### WHAT NEEDS TO BE DONE
Please copy the following rows word for word, changing nothing.

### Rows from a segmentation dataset
-- Start --

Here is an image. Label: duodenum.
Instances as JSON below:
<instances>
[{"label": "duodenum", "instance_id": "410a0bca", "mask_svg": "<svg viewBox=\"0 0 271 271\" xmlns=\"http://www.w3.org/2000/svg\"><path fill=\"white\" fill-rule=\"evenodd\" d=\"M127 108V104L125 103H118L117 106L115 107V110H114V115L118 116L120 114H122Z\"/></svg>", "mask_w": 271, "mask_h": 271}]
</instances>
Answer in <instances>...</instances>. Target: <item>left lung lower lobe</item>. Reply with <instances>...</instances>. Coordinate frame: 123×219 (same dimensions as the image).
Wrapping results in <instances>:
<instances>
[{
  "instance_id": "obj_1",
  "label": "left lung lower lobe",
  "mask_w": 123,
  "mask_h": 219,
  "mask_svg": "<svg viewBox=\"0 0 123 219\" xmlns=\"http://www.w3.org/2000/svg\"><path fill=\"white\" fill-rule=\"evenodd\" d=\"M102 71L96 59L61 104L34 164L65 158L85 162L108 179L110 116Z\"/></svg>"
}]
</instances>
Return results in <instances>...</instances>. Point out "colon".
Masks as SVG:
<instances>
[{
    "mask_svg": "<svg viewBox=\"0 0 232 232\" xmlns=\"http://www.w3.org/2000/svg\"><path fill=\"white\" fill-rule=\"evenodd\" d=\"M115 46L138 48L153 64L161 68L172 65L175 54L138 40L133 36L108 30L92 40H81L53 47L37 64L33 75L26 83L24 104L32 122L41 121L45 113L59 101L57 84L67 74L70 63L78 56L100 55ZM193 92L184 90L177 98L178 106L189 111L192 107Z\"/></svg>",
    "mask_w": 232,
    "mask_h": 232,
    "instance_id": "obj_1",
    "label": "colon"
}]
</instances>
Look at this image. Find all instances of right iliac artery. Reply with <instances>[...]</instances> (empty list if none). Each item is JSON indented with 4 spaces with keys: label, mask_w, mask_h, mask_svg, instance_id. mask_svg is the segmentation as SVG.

-- End --

### RESPONSE FOR THIS EXERCISE
Here is an image. Label: duodenum.
Instances as JSON below:
<instances>
[{"label": "duodenum", "instance_id": "410a0bca", "mask_svg": "<svg viewBox=\"0 0 271 271\" xmlns=\"http://www.w3.org/2000/svg\"><path fill=\"white\" fill-rule=\"evenodd\" d=\"M127 108V104L125 103H118L117 106L115 107V110H114V115L118 116L120 114H122Z\"/></svg>", "mask_w": 271, "mask_h": 271}]
</instances>
Answer in <instances>...</instances>. Target: <item>left lung lower lobe</item>. Reply with <instances>...</instances>. Coordinate frame: 123×219 (same dimensions as the image).
Wrapping results in <instances>:
<instances>
[{
  "instance_id": "obj_1",
  "label": "left lung lower lobe",
  "mask_w": 123,
  "mask_h": 219,
  "mask_svg": "<svg viewBox=\"0 0 123 219\" xmlns=\"http://www.w3.org/2000/svg\"><path fill=\"white\" fill-rule=\"evenodd\" d=\"M102 71L96 59L61 104L34 164L65 158L85 162L108 179L110 116Z\"/></svg>"
}]
</instances>
Return results in <instances>...</instances>. Point out "colon".
Masks as SVG:
<instances>
[{
    "mask_svg": "<svg viewBox=\"0 0 232 232\" xmlns=\"http://www.w3.org/2000/svg\"><path fill=\"white\" fill-rule=\"evenodd\" d=\"M115 46L138 48L153 64L161 68L172 65L175 54L138 40L133 36L108 30L92 40H81L53 47L37 64L33 75L26 83L24 104L32 122L41 121L45 113L59 101L57 84L67 74L70 63L78 56L100 55ZM193 92L184 90L177 98L178 106L189 111L192 107Z\"/></svg>",
    "mask_w": 232,
    "mask_h": 232,
    "instance_id": "obj_1",
    "label": "colon"
}]
</instances>
Look at this image. Find all instances of right iliac artery. Reply with <instances>[...]</instances> (empty list if none). Each item is JSON indented with 4 spaces with keys: label, mask_w, mask_h, mask_svg, instance_id. mask_svg is the segmentation as SVG.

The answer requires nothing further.